▶ The task: Say how many lines in the following data hold the word "Порядок". Write nothing but that number.

▶ Data supplied:
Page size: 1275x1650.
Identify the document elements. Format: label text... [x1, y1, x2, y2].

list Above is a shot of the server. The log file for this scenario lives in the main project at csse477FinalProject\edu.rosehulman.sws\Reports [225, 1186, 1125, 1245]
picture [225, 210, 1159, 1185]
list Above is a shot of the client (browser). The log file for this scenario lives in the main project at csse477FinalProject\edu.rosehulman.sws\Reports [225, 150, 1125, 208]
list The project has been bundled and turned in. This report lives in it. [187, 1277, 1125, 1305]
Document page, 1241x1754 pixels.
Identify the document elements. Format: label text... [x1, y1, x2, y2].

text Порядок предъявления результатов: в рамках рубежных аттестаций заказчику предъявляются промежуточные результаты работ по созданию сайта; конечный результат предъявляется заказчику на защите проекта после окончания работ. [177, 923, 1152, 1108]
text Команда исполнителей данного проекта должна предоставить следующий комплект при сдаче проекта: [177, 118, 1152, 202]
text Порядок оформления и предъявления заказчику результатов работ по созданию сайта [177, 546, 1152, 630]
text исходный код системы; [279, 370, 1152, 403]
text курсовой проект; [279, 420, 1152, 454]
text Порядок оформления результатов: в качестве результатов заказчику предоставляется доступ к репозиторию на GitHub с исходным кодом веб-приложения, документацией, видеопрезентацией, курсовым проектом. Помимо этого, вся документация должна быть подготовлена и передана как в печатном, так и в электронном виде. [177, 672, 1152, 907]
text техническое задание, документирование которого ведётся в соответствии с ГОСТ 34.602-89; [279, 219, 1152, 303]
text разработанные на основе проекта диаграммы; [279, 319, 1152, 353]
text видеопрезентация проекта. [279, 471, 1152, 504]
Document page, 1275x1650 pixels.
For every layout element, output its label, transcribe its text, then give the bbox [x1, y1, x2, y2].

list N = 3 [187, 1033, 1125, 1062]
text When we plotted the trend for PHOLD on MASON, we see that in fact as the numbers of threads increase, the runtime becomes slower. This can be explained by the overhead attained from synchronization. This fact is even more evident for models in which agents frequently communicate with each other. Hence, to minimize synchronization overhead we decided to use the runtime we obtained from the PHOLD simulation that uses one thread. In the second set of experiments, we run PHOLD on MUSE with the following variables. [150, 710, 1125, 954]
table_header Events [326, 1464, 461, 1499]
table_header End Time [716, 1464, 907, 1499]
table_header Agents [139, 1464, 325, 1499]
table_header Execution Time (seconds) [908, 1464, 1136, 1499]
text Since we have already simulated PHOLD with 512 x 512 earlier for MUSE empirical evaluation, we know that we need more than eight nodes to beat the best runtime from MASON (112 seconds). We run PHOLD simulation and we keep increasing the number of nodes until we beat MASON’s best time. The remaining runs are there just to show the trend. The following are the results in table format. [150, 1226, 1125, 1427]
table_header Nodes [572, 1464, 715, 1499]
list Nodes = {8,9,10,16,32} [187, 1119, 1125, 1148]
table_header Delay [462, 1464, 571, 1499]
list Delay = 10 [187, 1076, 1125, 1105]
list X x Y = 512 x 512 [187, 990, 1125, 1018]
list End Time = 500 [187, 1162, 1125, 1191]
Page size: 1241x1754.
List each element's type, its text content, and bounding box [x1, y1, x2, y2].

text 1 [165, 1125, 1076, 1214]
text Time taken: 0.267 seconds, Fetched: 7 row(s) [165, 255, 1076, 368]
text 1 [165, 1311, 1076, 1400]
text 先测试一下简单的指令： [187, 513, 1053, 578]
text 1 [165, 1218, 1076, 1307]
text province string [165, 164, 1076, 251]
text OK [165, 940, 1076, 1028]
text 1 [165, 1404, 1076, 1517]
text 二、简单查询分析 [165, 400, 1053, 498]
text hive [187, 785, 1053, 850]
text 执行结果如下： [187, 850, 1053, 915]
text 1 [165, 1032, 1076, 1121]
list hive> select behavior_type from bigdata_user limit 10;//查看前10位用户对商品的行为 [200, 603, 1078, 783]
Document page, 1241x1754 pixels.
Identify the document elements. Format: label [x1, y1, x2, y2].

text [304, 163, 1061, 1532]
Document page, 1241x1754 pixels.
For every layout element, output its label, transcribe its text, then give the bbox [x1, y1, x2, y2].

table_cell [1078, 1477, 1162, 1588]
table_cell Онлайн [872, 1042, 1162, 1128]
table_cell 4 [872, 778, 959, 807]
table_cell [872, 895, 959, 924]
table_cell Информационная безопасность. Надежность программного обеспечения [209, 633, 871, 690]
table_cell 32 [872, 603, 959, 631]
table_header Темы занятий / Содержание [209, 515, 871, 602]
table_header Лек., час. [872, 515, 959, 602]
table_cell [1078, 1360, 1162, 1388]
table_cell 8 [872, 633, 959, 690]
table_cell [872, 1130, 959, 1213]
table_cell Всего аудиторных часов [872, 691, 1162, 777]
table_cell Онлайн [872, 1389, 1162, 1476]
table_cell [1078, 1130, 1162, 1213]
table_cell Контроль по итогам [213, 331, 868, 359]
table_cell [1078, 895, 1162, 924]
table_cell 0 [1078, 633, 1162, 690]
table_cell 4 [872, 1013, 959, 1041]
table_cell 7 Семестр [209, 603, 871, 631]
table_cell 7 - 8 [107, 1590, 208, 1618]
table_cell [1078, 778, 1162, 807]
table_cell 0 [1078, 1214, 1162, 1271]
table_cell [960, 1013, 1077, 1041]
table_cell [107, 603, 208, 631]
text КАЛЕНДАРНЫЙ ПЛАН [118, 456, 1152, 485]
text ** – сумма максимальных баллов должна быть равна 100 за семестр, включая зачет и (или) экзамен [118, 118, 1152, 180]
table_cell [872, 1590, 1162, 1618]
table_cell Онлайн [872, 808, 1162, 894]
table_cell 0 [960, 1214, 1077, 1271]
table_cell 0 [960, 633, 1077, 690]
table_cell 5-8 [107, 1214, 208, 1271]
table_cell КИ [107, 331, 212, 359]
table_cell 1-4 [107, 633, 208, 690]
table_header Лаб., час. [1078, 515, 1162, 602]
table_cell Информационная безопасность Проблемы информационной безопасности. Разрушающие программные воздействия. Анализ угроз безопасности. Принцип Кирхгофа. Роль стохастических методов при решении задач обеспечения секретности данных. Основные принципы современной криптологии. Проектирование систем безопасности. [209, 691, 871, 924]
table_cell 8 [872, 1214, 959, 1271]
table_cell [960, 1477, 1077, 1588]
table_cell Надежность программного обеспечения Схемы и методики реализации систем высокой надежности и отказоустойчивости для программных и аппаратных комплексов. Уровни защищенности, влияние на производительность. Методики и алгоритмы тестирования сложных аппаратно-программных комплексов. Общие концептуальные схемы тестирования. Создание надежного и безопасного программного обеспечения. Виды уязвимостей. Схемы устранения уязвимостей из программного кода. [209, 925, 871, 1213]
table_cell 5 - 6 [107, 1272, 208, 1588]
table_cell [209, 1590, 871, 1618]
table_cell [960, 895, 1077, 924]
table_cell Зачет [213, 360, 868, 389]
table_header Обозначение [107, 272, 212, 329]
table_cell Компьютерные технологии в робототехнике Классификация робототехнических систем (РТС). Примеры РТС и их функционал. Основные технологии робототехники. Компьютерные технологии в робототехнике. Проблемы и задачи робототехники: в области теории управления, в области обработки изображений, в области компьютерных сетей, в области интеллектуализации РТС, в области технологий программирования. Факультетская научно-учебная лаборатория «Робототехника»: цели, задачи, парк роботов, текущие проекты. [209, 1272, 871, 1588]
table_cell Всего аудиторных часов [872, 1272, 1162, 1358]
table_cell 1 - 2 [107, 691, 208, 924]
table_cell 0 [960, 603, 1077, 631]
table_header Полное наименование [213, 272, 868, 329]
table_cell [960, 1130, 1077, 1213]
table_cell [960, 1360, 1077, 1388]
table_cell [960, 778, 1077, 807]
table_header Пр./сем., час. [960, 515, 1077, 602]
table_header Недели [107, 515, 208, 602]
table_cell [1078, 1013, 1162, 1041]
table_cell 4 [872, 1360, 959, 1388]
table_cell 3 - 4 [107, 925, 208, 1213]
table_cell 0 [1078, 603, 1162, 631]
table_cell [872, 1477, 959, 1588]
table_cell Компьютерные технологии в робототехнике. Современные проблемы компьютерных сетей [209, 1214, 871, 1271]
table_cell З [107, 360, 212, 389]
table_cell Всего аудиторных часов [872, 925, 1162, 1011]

▶ Reply to the task: 3